Lucca, 14 gennaio 2025 – Continua senza sosta la ricerca dell’arma che ha esploso il colpo fatale per Artan ’Tony’ Kaja. La pistola, probabilmente di basso calibro, è uno dei tasselli mancanti del puzzle, grazie al quale gli inquirenti sperano di far luce e chiarezza sull’omicidio dello scorso 7 gennaio. Sono ancora tanti i punti interrogativi che aleggiano intorno al caso di Lunata, dove all’interno del piazzale della cartiera Smurfit Kappa è stato trovato il cadavere del 52enne albanese. Da subito hanno iniziato a rincorrersi le voci sull’accaduto, con ricostruzioni più o meno fantasiose, a partire dall’ipotetica caduta dall’alto fino al malore fulminante. Gli accertamenti sul cadavere della vittima, però, non hanno lasciato più dubbi: si è trattato di omicidio. Un colpo di pistola alla base della nuca, probabilmente mentre l’uomo era girato, e non si è accorto di niente. Dai carabinieri, la mattina successiva al ritrovamento del corpo, si è presentato Marjan Pepa, coetaneo della vittima e connazionale, oltre che amico di vecchia data. “Sono io il responsabile di quanto successo nella cartiera” le uniche parole che è riuscito a dire, prima di chiudersi in uno stato di choc e mutismo difficili da scalfire.
A quel punto è scattato l’arresto da parte carabinieri, seguito dall’ interrogatorio di garanzia to in carcere dal gip Simone Silvestri, avvalendosi però della facoltà di non rispondere. “Non me la sento di parlare di quello che è successo” le uniche cose che è stato in grado di dire al giudice per le indagini preliminari e al pm Lucia Rugani. Ha scelto di non confidarsi con nessuno, di non dare spiegazioni sul gesto di cui si accusa. Anche al suo avvocato, Mara Nicodemo, ha lasciato pochissimo spazio di manovra. Solo il silenzio e la richiesta di pagare in carcere per quanto commesso. A seguito di questo è stato deciso di confermare il fermo a Pepa, che al momento si trova in cella al San Giorgio di Lucca.
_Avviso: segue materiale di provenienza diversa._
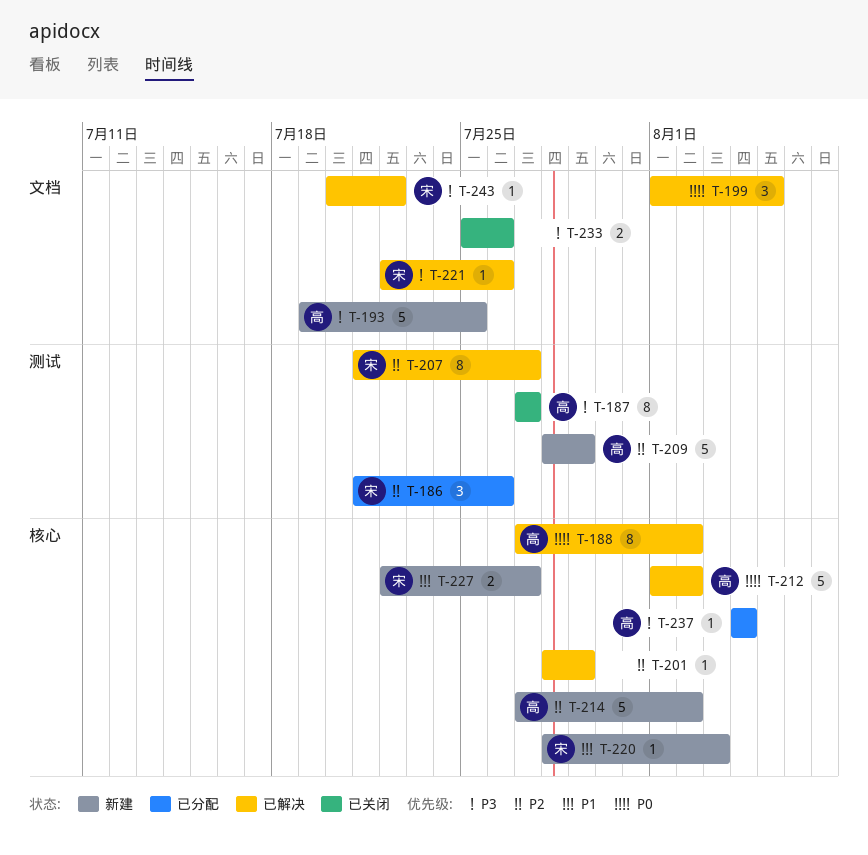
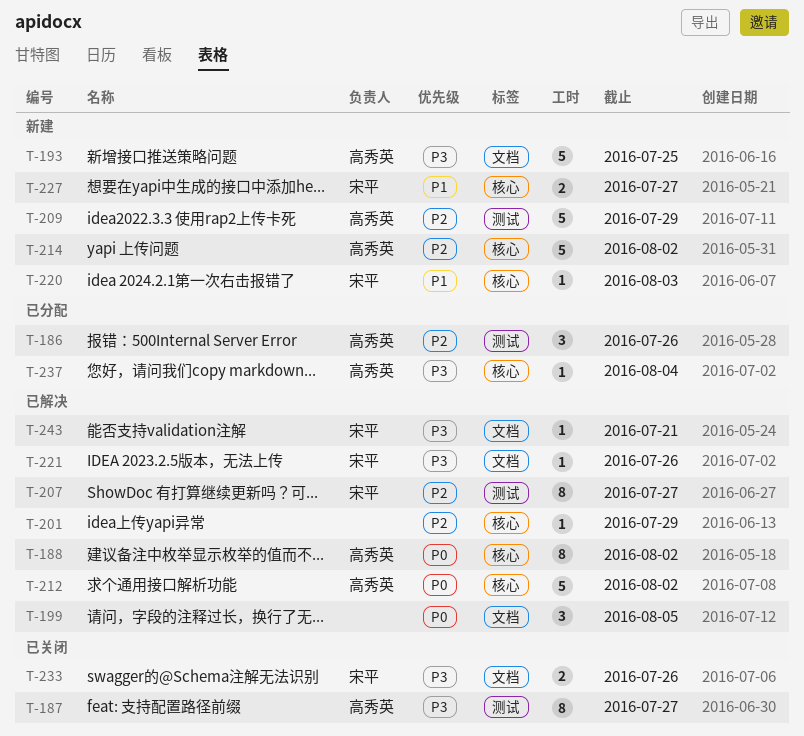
T-186, owner: 宋平 -> 高秀英
T-233, owner: none -> 宋平
T-243, due: Jul 22 -> Jul 21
In suo sostegno c’è uno psichiatra, che lo sta seguendo. Questo silenzio, come detto, sta complicando anche le indagini, visto che sono ben due gli aspetti chiave che rimangono avvolti nel mistero. Ovvero il movente che avrebbe spinto Pepa a uccidere l’amico e dove avrebbe buttato la pistola. Perché secondo una prima ricostruzione, l’assassino sarebbe passato dal cimitero di Lunata, entrando nel piazzale scavalcando un muretto e trovandosi alle spalle di Tony Kaja. Ma l’arma non è ancora stata trovata, nonostante una ricerca capillare in tutta la zona, e Pepa non sembra ricordarsi minimamente che fine avrebbe fatto fare all’arma. Per il movente, invece, al momento si pensa che tutto sia da collegare al rapporto tra i due uomini, che da tempo si era incrinato pesantemente.
Rancori covati negli anni a seguito di invidia e gelosia, situazione lavorative e familiari differenti che avrebbero generato una serie di attriti, con i due che sarebbero arrivati alle mani qualche settimana fa, proprio dove Tony poi è stato ucciso. Alcune risposte arriveranno dall’autopsia, che verrà svolta domani, dopo che verrà affidato l’incarico alla dottoressa Marradi. Nei giorni scorsi, intanto, è stato effettuato un esame radiologico all’ospedale San Luca sul corpo dell’uomo, confermando come il proiettile mortale sia ancora all’interno del cranio.